Ana smiled. ‘I know I talk too much,’ she said, ‘but I do know how to listen, too. Every woman in town knows the clerk’s sweet on the governor’s daughter. Maybe they are planning to run away together. As for the governor creaming off money from the taxes he collects, was there ever a governor who didn’t? The wonder is they go on fooling themselves that nobody knows. Now, about that gold you found – ’
‘What gold?’ said Georgi.
‘Don’t worry,’ she said. ‘I won’t tell another soul.’
‘Humph!’ said Georgi. Who was there left to tell? But, wisely, he kept that thought to himself.
The White Wolf
Croatia
Still and silent the old mill stood. Silent, that is, apart from the mice that had made their home there and the birds nesting in the eaves. Quite still, apart from the spiders spinning their webs and the little fish playing in the mill stream, darting in and out of the rotting mill wheel.

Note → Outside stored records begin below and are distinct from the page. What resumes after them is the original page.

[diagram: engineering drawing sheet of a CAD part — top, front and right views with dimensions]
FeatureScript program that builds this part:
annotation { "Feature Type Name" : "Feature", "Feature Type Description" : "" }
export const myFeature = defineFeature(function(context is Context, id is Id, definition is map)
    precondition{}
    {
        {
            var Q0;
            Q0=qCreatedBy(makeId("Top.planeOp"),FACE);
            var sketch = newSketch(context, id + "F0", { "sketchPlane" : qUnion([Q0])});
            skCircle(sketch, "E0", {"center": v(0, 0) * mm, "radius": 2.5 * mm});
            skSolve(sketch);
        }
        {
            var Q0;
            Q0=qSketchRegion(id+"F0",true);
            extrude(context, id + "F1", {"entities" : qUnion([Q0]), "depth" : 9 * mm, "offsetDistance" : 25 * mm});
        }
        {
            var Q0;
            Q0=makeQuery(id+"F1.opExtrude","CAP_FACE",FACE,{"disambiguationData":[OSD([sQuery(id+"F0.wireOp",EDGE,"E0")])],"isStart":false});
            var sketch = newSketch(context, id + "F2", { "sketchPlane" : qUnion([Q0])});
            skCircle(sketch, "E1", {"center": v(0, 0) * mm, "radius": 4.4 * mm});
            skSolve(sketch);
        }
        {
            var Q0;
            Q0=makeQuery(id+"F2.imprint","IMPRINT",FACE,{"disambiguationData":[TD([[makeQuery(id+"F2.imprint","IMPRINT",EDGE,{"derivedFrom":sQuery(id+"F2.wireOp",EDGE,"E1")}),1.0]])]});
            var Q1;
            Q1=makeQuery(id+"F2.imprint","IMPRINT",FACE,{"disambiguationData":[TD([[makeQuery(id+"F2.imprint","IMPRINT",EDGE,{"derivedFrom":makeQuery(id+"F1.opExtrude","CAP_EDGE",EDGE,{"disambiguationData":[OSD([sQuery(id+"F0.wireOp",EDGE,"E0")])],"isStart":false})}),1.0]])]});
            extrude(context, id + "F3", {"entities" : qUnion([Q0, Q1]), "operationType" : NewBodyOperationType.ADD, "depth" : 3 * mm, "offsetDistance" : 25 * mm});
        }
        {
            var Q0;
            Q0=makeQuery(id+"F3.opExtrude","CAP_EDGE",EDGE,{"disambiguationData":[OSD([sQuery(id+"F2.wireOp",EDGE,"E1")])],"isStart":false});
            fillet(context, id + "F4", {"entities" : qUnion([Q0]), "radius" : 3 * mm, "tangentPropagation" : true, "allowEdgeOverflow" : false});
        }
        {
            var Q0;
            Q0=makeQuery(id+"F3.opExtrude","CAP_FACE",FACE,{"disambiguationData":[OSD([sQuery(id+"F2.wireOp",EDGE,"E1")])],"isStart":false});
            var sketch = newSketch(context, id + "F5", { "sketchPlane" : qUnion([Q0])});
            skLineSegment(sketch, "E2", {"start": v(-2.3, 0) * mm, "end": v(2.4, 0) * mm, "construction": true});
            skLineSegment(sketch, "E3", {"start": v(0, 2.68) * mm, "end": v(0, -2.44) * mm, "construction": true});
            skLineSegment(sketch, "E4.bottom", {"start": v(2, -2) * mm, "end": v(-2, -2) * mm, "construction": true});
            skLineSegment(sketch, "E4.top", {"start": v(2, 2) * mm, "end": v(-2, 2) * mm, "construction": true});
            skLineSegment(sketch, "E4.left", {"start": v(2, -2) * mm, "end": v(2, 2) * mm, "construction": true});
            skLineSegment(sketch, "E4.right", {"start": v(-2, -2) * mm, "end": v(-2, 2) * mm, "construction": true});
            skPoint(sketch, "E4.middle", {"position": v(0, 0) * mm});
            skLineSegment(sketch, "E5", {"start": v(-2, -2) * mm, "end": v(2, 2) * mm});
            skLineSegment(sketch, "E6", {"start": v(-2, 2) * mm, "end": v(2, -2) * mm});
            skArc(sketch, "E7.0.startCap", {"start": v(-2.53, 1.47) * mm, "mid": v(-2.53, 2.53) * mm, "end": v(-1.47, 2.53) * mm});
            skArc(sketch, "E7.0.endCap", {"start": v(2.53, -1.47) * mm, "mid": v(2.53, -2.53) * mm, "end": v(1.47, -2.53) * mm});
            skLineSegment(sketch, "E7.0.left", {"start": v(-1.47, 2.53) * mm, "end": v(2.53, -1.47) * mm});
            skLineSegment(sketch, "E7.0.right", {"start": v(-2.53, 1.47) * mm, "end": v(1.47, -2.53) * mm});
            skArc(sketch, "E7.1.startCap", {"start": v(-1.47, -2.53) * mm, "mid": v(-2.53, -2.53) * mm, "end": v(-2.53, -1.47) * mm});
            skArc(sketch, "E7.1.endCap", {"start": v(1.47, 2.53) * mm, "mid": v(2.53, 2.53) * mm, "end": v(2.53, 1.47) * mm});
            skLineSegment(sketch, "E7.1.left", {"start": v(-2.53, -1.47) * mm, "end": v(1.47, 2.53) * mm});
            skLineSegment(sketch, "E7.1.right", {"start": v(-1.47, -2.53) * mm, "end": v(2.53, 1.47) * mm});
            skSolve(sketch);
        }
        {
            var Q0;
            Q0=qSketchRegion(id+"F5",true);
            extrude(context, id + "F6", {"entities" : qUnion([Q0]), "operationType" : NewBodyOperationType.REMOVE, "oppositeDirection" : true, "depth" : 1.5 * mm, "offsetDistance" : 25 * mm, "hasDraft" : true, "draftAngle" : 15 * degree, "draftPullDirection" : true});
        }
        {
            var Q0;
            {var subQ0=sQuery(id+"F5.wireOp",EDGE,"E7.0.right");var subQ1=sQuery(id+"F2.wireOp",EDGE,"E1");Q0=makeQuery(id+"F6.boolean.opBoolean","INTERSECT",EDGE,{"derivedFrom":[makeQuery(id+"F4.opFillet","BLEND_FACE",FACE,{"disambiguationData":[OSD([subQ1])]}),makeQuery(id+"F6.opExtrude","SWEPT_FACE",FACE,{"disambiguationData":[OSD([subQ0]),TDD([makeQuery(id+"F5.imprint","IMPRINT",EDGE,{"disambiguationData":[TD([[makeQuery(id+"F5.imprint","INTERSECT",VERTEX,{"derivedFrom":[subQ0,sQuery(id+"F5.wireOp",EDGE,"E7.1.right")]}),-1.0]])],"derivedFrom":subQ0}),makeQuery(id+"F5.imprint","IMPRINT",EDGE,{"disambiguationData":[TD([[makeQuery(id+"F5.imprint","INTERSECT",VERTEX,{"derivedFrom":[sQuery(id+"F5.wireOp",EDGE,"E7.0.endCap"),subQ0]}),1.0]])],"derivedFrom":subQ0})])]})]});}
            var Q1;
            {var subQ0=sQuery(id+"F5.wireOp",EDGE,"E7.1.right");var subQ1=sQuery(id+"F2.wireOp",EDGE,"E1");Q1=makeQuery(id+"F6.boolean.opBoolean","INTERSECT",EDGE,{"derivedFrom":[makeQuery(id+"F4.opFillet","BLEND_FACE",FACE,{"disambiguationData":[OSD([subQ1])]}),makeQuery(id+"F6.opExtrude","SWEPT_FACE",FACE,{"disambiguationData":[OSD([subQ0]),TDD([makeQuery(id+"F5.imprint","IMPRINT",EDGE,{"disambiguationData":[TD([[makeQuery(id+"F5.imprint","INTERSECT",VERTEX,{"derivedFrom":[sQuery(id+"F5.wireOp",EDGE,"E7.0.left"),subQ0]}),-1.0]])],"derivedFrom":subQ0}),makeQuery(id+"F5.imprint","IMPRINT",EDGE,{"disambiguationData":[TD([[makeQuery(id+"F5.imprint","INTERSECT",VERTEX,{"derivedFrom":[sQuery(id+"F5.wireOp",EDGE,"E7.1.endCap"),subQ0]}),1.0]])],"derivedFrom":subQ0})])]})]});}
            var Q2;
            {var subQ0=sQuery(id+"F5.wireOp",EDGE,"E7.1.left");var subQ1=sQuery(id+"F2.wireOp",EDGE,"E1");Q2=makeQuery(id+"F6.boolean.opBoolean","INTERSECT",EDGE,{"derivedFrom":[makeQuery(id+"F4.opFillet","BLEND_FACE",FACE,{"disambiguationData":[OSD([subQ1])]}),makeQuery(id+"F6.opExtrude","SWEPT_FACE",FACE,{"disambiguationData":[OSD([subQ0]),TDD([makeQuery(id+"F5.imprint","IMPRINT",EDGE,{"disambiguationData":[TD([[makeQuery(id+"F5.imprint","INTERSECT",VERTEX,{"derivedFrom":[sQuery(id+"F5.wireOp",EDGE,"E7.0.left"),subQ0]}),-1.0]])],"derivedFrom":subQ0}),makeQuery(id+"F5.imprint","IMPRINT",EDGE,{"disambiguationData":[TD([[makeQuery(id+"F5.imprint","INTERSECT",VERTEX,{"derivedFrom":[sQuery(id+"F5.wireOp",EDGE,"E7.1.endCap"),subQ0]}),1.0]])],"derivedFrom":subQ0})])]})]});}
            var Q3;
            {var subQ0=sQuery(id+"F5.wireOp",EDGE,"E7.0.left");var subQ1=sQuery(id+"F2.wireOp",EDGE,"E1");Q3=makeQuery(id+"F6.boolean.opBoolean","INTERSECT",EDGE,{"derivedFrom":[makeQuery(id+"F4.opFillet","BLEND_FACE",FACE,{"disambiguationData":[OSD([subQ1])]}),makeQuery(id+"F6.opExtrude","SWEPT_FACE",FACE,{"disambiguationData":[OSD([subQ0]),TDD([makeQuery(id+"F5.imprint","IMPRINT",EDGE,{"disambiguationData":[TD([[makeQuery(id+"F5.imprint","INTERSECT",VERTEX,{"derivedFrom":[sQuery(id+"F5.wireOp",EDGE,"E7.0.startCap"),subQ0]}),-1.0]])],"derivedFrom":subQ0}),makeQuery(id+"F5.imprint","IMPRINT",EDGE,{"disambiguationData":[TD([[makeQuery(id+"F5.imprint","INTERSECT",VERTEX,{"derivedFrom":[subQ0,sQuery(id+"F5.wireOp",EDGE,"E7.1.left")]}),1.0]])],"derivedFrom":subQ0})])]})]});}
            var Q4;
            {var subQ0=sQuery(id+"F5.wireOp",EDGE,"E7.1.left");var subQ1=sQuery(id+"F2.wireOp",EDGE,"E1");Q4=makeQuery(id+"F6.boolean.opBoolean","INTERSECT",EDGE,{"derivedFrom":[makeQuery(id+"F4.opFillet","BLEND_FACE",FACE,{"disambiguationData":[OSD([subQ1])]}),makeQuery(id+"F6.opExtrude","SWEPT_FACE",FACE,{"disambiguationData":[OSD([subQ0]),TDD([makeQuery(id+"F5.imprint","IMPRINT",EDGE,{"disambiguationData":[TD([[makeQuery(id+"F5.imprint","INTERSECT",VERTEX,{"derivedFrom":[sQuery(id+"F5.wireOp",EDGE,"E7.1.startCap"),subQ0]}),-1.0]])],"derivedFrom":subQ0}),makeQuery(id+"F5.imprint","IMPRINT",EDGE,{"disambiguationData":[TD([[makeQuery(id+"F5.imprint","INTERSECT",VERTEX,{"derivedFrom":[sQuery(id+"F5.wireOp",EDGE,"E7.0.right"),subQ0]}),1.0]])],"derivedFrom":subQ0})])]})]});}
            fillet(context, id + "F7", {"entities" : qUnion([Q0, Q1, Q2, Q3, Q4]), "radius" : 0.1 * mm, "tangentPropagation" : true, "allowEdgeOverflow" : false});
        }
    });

Until one day a soldier happened along, looking to settle down now this particular war was over, find himself a wife maybe, and maybe start a family. Millering seemed like as good an occupation as any and one thing the army had taught him was that nothing was ever so broke that it couldn’t be fixed.
So he set to work, measuring and sawing, hammering and planing.
Muttering, shaking their heads, the villagers watched him.
‘Just watch out for the wolf!’ they told him.
‘What wolf?’
‘A great white wolf!’
‘She haunts this place!’
‘Why do you think the mill’s stood empty all these years?’
‘A wolf?’ scoffed the soldier. ‘Is that all?’ He’d faced a lot worse in battle. ‘But thanks for tipping me off.’ He slept with his gun close to hand after that.